Your answer should be an exact copy of every record.

[Source data]
__________________________________________________

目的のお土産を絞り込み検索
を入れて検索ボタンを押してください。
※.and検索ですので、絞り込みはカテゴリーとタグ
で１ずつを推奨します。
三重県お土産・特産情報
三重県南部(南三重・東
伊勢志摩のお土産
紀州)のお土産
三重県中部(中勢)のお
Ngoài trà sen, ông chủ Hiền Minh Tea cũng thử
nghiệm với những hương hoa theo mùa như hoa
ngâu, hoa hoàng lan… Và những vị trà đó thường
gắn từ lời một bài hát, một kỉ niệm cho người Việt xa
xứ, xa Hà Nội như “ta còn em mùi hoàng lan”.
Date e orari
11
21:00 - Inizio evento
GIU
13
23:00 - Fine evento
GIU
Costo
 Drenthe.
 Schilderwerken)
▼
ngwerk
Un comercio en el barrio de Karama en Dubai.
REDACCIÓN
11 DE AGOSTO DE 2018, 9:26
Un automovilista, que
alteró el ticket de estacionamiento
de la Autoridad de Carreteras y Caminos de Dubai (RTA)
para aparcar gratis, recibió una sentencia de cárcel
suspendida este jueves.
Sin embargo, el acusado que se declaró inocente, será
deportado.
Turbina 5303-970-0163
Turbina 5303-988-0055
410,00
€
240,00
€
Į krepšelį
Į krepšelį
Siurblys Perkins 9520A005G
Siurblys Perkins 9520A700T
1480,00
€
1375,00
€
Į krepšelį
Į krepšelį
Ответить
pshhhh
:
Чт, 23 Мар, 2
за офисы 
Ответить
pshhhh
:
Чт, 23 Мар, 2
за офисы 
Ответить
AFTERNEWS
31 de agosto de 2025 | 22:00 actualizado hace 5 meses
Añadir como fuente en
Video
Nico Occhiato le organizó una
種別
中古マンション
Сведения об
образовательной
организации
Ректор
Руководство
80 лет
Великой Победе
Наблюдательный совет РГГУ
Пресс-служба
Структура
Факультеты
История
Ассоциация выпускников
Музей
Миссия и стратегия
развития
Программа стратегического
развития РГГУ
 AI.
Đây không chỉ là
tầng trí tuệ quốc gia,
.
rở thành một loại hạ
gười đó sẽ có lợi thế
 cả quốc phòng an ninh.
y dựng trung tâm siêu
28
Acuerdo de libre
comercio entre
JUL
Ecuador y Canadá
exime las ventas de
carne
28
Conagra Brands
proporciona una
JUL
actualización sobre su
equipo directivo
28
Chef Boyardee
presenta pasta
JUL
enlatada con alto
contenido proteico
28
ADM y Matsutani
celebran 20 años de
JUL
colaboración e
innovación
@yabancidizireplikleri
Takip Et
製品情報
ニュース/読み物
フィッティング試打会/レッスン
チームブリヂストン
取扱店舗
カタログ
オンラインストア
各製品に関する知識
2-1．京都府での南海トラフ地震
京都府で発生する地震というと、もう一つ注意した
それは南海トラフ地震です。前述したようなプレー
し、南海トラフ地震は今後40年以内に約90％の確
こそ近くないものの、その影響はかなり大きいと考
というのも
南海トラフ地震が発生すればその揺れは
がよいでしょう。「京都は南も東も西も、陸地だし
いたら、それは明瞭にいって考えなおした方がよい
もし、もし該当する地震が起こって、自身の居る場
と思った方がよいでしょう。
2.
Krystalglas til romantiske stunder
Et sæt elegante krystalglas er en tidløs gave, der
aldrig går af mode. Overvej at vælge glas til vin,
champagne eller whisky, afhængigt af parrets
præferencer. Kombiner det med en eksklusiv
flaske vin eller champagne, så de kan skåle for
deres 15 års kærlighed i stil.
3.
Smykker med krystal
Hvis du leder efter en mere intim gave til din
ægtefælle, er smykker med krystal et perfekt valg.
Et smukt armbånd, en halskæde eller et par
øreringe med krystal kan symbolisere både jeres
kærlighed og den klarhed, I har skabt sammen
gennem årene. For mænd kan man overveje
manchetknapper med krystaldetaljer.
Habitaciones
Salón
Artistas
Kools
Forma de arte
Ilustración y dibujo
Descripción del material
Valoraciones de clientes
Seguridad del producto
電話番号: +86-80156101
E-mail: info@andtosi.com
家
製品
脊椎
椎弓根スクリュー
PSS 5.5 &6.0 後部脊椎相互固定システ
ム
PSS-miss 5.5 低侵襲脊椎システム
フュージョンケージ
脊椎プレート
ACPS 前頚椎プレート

__________________________________________________

**Response to this exercise**
目的のお土産を絞り込み検索
を入れて検索ボタンを押してください。
※.and検索ですので、絞り込みはカテゴリーとタグ
で１ずつを推奨します。
三重県お土産・特産情報
三重県南部(南三重・東
伊勢志摩のお土産
紀州)のお土産
三重県中部(中勢)のお
Ngoài trà sen, ông chủ Hiền Minh Tea cũng thử
nghiệm với những hương hoa theo mùa như hoa
ngâu, hoa hoàng lan… Và những vị trà đó thường
gắn từ lời một bài hát, một kỉ niệm cho người Việt xa
xứ, xa Hà Nội như “ta còn em mùi hoàng lan”.
Date e orari
11
21:00 - Inizio evento
GIU
13
23:00 - Fine evento
GIU
Costo
 Drenthe.
 Schilderwerken)
▼
ngwerk
Un comercio en el barrio de Karama en Dubai.
REDACCIÓN
11 DE AGOSTO DE 2018, 9:26
Un automovilista, que
alteró el ticket de estacionamiento
de la Autoridad de Carreteras y Caminos de Dubai (RTA)
para aparcar gratis, recibió una sentencia de cárcel
suspendida este jueves.
Sin embargo, el acusado que se declaró inocente, será
deportado.
Turbina 5303-970-0163
Turbina 5303-988-0055
410,00
€
240,00
€
Į krepšelį
Į krepšelį
Siurblys Perkins 9520A005G
Siurblys Perkins 9520A700T
1480,00
€
1375,00
€
Į krepšelį
Į krepšelį
Ответить
pshhhh
:
Чт, 23 Мар, 2
за офисы 
Ответить
pshhhh
:
Чт, 23 Мар, 2
за офисы 
Ответить
AFTERNEWS
31 de agosto de 2025 | 22:00 actualizado hace 5 meses
Añadir como fuente en
Video
Nico Occhiato le organizó una
種別
中古マンション
Сведения об
образовательной
организации
Ректор
Руководство
80 лет
Великой Победе
Наблюдательный совет РГГУ
Пресс-служба
Структура
Факультеты
История
Ассоциация выпускников
Музей
Миссия и стратегия
развития
Программа стратегического
развития РГГУ
 AI.
Đây không chỉ là
tầng trí tuệ quốc gia,
.
rở thành một loại hạ
gười đó sẽ có lợi thế
 cả quốc phòng an ninh.
y dựng trung tâm siêu
28
Acuerdo de libre
comercio entre
JUL
Ecuador y Canadá
exime las ventas de
carne
28
Conagra Brands
proporciona una
JUL
actualización sobre su
equipo directivo
28
Chef Boyardee
presenta pasta
JUL
enlatada con alto
contenido proteico
28
ADM y Matsutani
celebran 20 años de
JUL
colaboración e
innovación
@yabancidizireplikleri
Takip Et
製品情報
ニュース/読み物
フィッティング試打会/レッスン
チームブリヂストン
取扱店舗
カタログ
オンラインストア
各製品に関する知識
2-1．京都府での南海トラフ地震
京都府で発生する地震というと、もう一つ注意した
それは南海トラフ地震です。前述したようなプレー
し、南海トラフ地震は今後40年以内に約90％の確
こそ近くないものの、その影響はかなり大きいと考
というのも
南海トラフ地震が発生すればその揺れは
がよいでしょう。「京都は南も東も西も、陸地だし
いたら、それは明瞭にいって考えなおした方がよい
もし、もし該当する地震が起こって、自身の居る場
と思った方がよいでしょう。
2.
Krystalglas til romantiske stunder
Et sæt elegante krystalglas er en tidløs gave, der
aldrig går af mode. Overvej at vælge glas til vin,
champagne eller whisky, afhængigt af parrets
præferencer. Kombiner det med en eksklusiv
flaske vin eller champagne, så de kan skåle for
deres 15 års kærlighed i stil.
3.
Smykker med krystal
Hvis du leder efter en mere intim gave til din
ægtefælle, er smykker med krystal et perfekt valg.
Et smukt armbånd, en halskæde eller et par
øreringe med krystal kan symbolisere både jeres
kærlighed og den klarhed, I har skabt sammen
gennem årene. For mænd kan man overveje
manchetknapper med krystaldetaljer.
Habitaciones
Salón
Artistas
Kools
Forma de arte
Ilustración y dibujo
Descripción del material
Valoraciones de clientes
Seguridad del producto
電話番号: +86-80156101
E-mail: info@andtosi.com
家
製品
脊椎
椎弓根スクリュー
PSS 5.5 &6.0 後部脊椎相互固定システ
ム
PSS-miss 5.5 低侵襲脊椎システム
フュージョンケージ
脊椎プレート
ACPS 前頚椎プレート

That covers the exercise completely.